Render every line of the listing below as a numbered list, omitting any blank lines.

— start of ENTRIES PROVIDED —

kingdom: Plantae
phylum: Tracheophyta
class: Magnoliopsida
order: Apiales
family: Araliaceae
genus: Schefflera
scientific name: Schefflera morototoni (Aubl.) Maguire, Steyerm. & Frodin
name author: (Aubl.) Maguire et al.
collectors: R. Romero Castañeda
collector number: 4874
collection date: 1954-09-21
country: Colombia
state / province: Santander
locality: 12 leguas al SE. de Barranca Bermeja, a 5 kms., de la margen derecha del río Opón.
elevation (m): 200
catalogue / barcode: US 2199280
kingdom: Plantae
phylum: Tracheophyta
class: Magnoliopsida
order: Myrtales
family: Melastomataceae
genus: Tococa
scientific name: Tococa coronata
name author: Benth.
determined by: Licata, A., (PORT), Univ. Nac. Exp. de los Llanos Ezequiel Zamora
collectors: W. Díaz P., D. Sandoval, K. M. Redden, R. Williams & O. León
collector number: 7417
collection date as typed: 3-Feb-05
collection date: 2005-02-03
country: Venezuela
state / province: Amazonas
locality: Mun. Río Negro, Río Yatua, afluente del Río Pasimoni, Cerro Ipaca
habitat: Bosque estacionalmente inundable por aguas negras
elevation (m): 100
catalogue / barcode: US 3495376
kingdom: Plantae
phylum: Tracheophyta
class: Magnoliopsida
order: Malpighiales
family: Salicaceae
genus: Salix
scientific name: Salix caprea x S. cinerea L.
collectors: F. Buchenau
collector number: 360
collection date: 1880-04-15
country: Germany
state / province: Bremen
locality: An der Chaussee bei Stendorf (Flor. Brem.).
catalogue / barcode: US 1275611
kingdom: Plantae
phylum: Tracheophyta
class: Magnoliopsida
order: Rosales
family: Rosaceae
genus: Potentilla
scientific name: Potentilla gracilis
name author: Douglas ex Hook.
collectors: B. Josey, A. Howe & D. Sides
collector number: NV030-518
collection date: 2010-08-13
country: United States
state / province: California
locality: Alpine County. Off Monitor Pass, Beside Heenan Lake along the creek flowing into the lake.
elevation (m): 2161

— end of ENTRIES PROVIDED —

*COMPLETE ANSWER*:
1. kingdom: Plantae
2. phylum: Tracheophyta
3. class: Magnoliopsida
4. order: Apiales
5. family: Araliaceae
6. genus: Schefflera
7. scientific name: Schefflera morototoni (Aubl.) Maguire, Steyerm. & Frodin
8. name author: (Aubl.) Maguire et al.
9. collectors: R. Romero Castañeda
10. collector number: 4874
11. collection date: 1954-09-21
12. country: Colombia
13. state / province: Santander
14. locality: 12 leguas al SE. de Barranca Bermeja, a 5 kms., de la margen derecha del río Opón.
15. elevation (m): 200
16. catalogue / barcode: US 2199280
17. kingdom: Plantae
18. phylum: Tracheophyta
19. class: Magnoliopsida
20. order: Myrtales
21. family: Melastomataceae
22. genus: Tococa
23. scientific name: Tococa coronata
24. name author: Benth.
25. determined by: Licata, A., (PORT), Univ. Nac. Exp. de los Llanos Ezequiel Zamora
26. collectors: W. Díaz P., D. Sandoval, K. M. Redden, R. Williams & O. León
27. collector number: 7417
28. collection date as typed: 3-Feb-05
29. collection date: 2005-02-03
30. country: Venezuela
31. state / province: Amazonas
32. locality: Mun. Río Negro, Río Yatua, afluente del Río Pasimoni, Cerro Ipaca
33. habitat: Bosque estacionalmente inundable por aguas negras
34. elevation (m): 100
35. catalogue / barcode: US 3495376
36. kingdom: Plantae
37. phylum: Tracheophyta
38. class: Magnoliopsida
39. order: Malpighiales
40. family: Salicaceae
41. genus: Salix
42. scientific name: Salix caprea x S. cinerea L.
43. collectors: F. Buchenau
44. collector number: 360
45. collection date: 1880-04-15
46. country: Germany
47. state / province: Bremen
48. locality: An der Chaussee bei Stendorf (Flor. Brem.).
49. catalogue / barcode: US 1275611
50. kingdom: Plantae
51. phylum: Tracheophyta
52. class: Magnoliopsida
53. order: Rosales
54. family: Rosaceae
55. genus: Potentilla
56. scientific name: Potentilla gracilis
57. name author: Douglas ex Hook.
58. collectors: B. Josey, A. Howe & D. Sides
59. collector number: NV030-518
60. collection date: 2010-08-13
61. country: United States
62. state / province: California
63. locality: Alpine County. Off Monitor Pass, Beside Heenan Lake along the creek flowing into the lake.
64. elevation (m): 2161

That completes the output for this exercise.